■ **Text block**
We’ve reached the end of the work week: it’s Friday, August 27, 2021: National Burger Day (didn’t we just have one of those?) It’s also Lyndon Baines Johnson Day (Texas), National Banana Lovers Day, National Pots De Creme Day (cultural appropriation), Kiss Me Day, World Rock Paper Scissors Day, and Tarzan Day, explained here:
Today we celebrate Tarzan, the popular tree-swinging and ape-raised character, who made his first appearance on today’s date in 1912. Tarzan debuted in the novel Tarzan of the Apes, which was originally published in installments in The All-Story magazine, starting with the October 1912 issue, which came out on August 27.
And here’s that issue:
News of the Day:
By now you’ve heard that yesterday there were at least two explosions outside the Kabul Airport, and they killed 13 American military personnel and “dozens” of Afghans. And yes, it was ISIS, not the Taliban:
The bombs were set off near a crowd of families at the airport gates who were desperately hoping to make one of the last evacuation flights out. Gunfire was reported in the aftermath of the explosions.
The Islamic State released a statement claiming responsibility for the attack.

■ **What to do**
For the Friday, August 27, 2021 post, mark each statement yes or no depending on whether it agrees with the post, and quote the words that decide it: (a) Tarzan of the Apes first appeared in installments in The All-Story magazine. (b) The October 1912 issue of The All-Story came out in October. (c) The Taliban claimed responsibility for the explosions outside the Kabul Airport.

■ **Input data**

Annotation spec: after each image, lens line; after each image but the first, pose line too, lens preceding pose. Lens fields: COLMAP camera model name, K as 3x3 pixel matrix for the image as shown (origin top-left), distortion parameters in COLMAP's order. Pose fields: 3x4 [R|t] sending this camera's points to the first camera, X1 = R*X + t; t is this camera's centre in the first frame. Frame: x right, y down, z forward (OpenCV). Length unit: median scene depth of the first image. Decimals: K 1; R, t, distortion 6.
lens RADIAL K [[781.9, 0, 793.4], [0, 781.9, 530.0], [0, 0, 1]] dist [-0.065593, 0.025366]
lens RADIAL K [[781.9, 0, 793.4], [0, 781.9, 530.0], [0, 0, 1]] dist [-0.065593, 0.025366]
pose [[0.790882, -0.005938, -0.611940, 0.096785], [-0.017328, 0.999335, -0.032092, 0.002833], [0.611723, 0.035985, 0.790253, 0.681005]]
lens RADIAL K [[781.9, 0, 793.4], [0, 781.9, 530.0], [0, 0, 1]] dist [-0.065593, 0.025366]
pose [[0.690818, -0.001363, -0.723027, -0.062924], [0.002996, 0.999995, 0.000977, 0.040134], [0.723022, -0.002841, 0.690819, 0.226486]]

==

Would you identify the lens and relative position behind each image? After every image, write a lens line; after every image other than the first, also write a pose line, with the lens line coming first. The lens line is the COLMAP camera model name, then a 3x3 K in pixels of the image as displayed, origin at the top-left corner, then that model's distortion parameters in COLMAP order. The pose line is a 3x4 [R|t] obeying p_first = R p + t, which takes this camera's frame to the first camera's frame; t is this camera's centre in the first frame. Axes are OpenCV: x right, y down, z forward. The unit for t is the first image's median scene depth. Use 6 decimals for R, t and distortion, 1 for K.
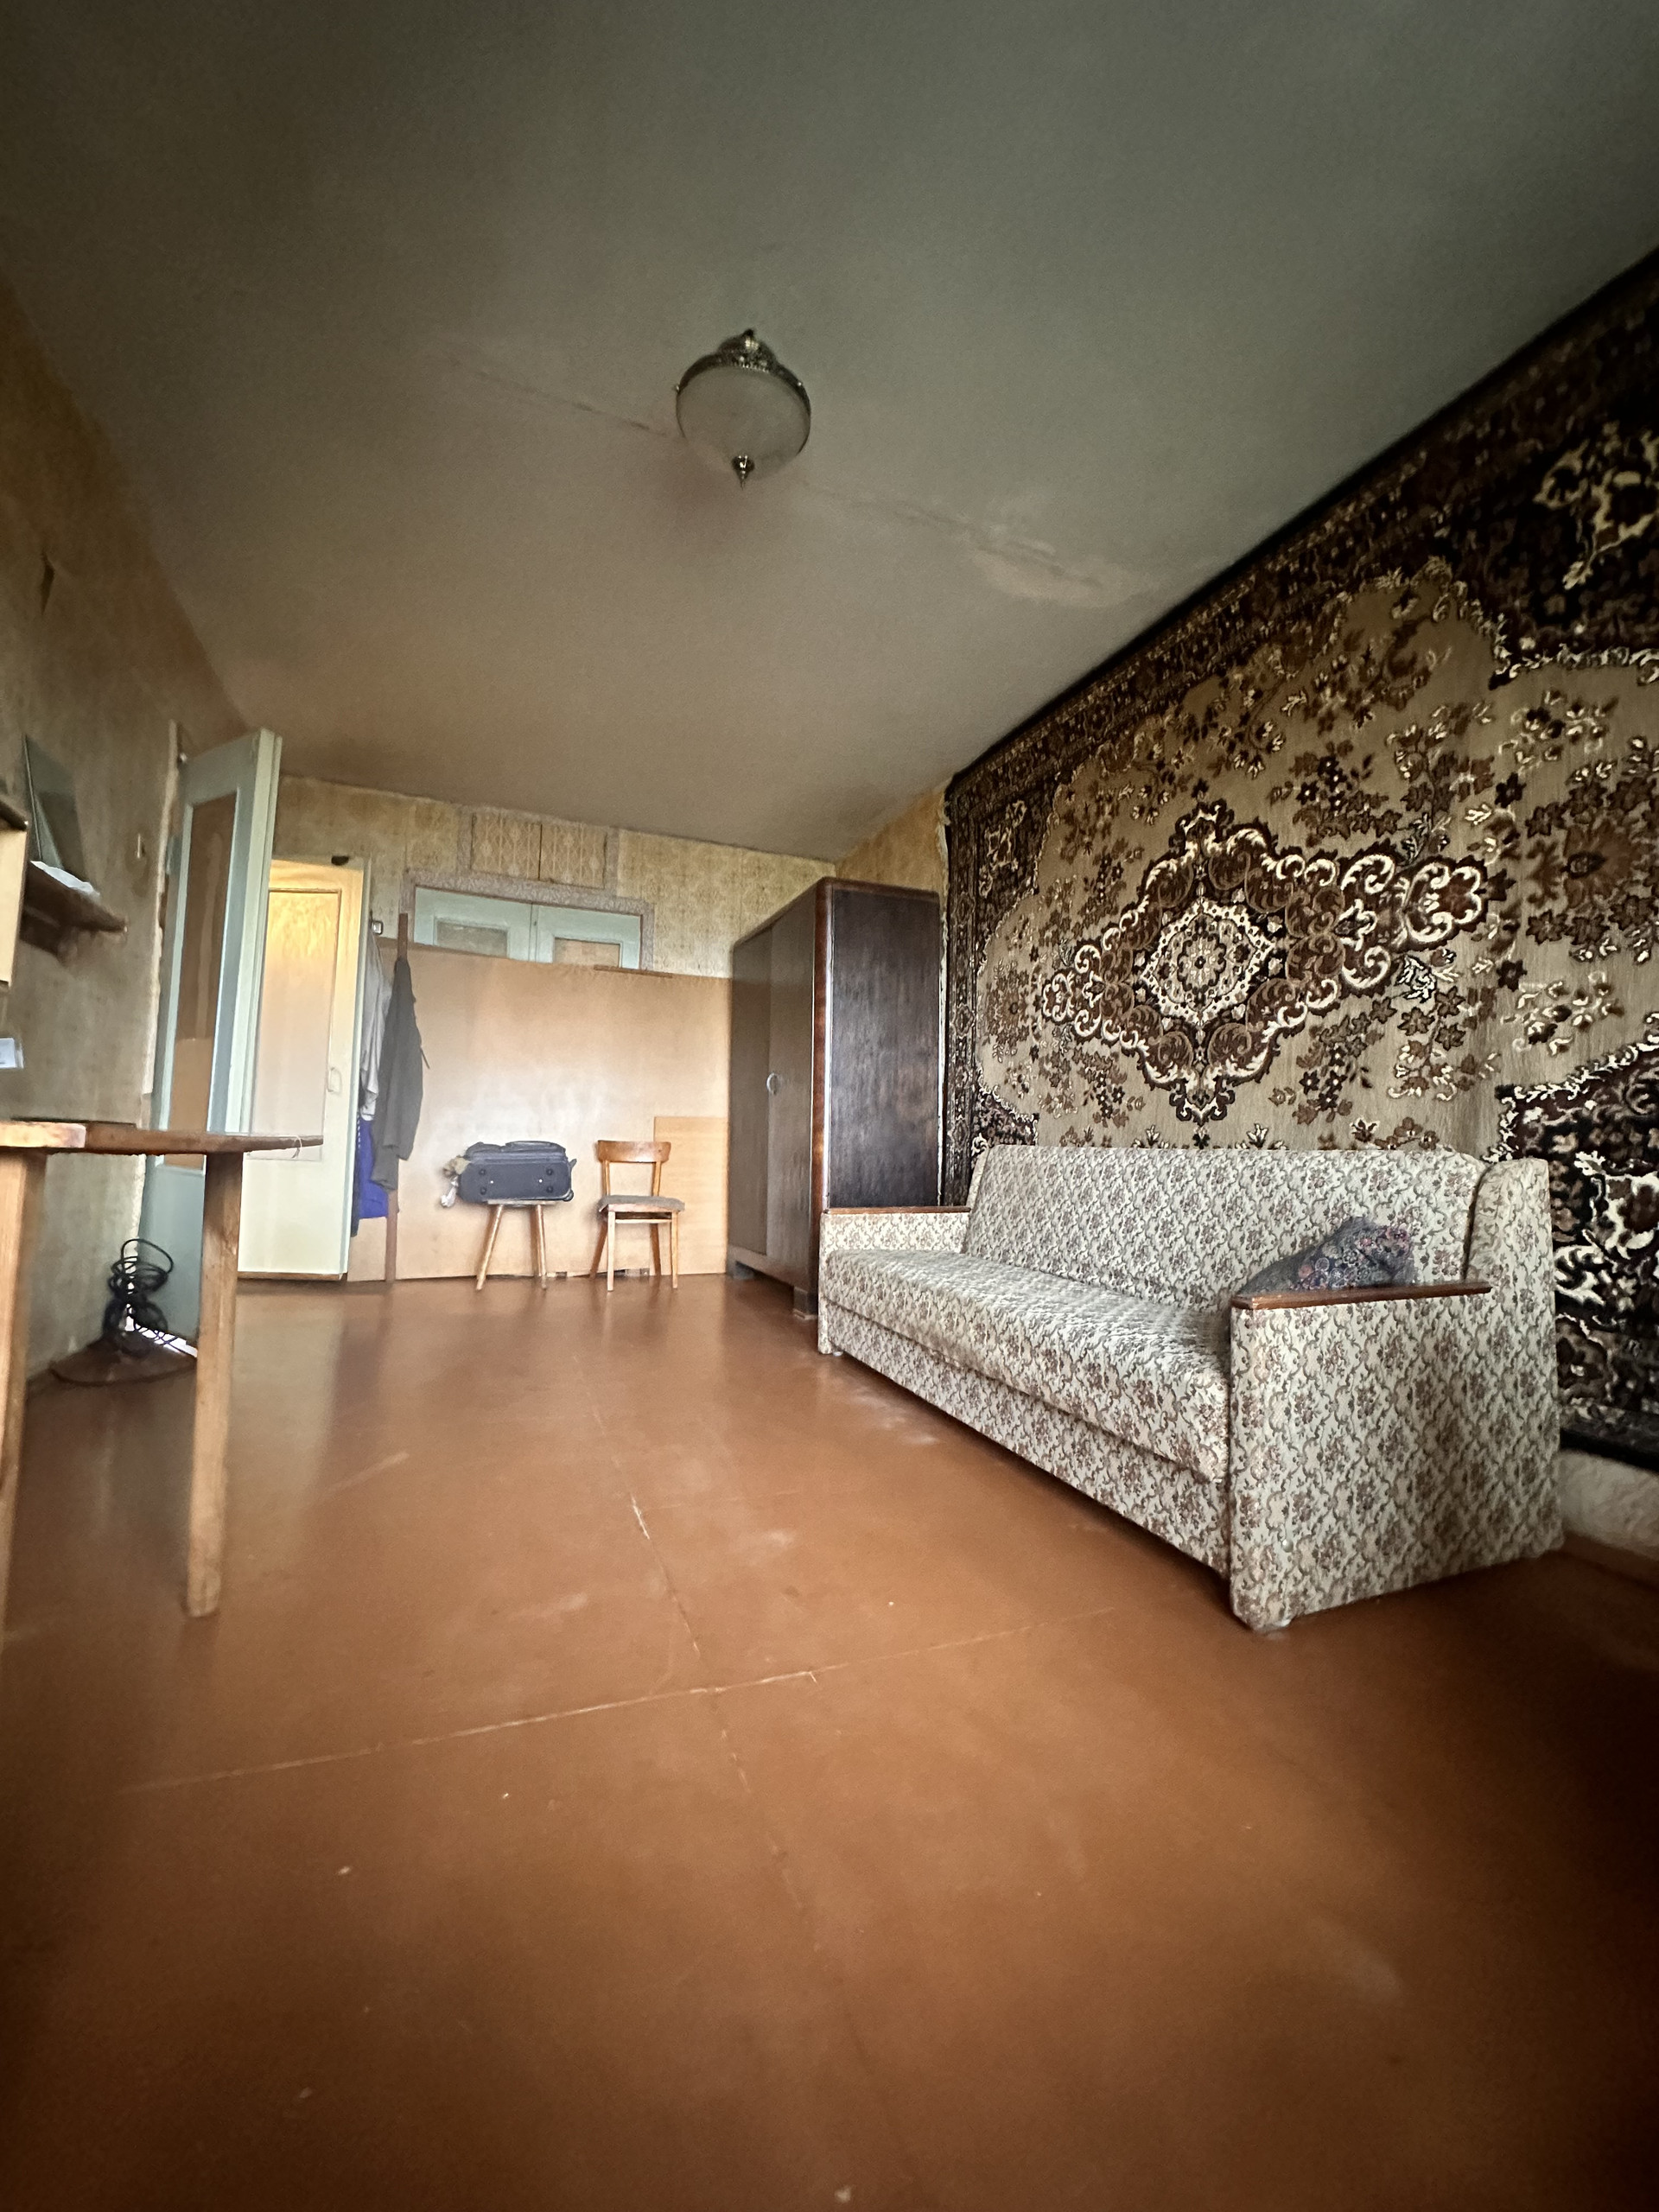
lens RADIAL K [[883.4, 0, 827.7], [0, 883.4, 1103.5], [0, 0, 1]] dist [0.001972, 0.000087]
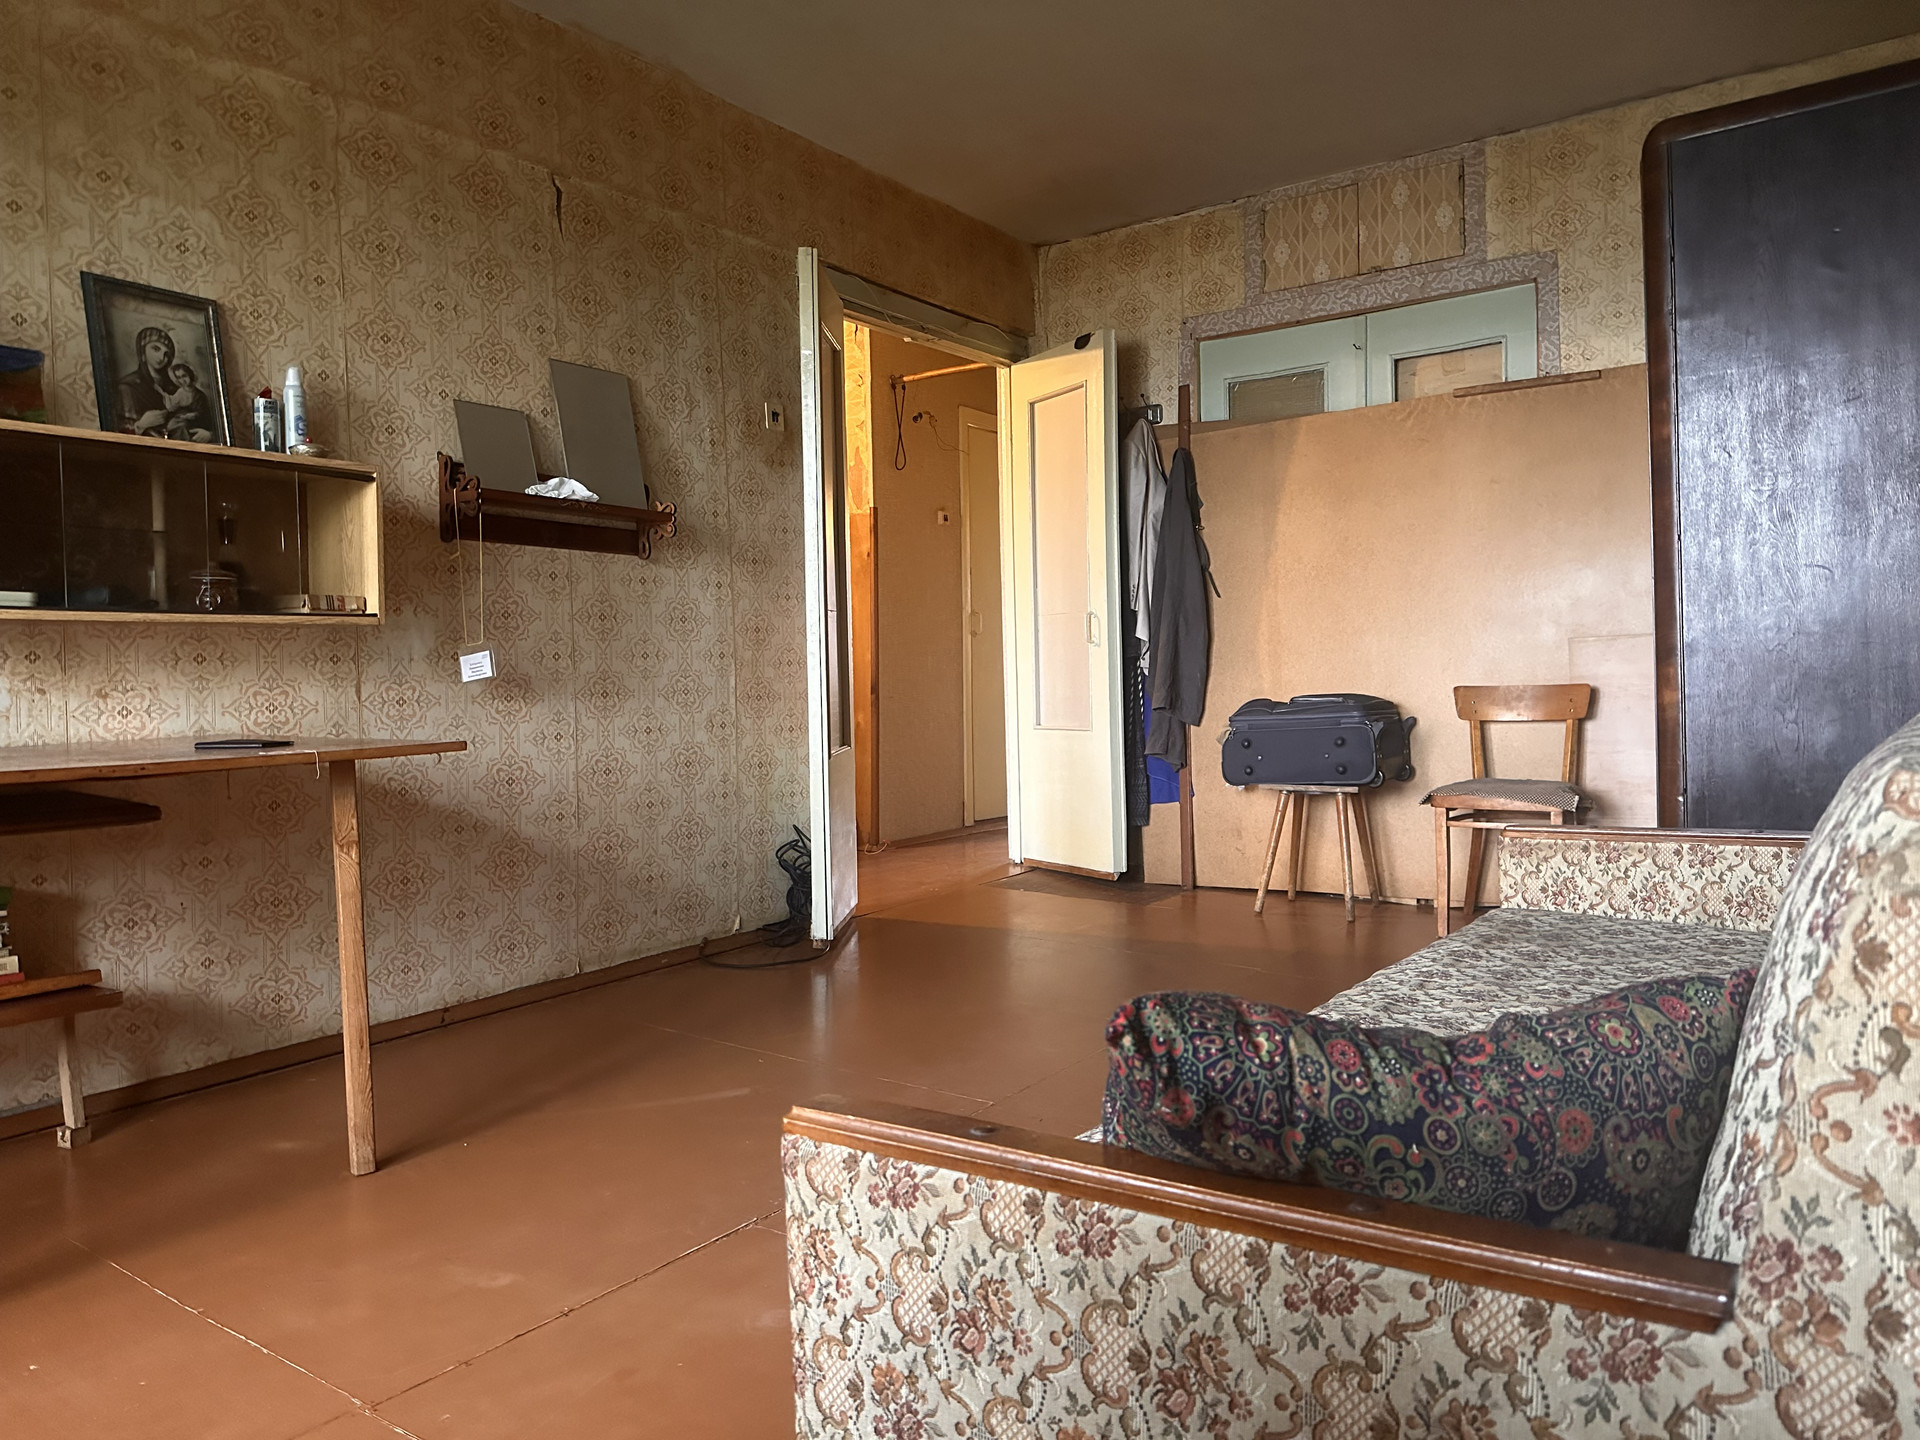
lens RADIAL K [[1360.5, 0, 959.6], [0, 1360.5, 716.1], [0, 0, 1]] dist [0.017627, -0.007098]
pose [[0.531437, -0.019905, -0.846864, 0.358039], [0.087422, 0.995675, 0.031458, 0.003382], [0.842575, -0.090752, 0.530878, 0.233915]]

■ **Result below**
(a) Yes: "originally published in installments in The All-Story magazine"
(b) No: "starting with the October 1912 issue, which came out on August 27"
(c) No: "The Islamic State released a statement claiming responsibility for the attack."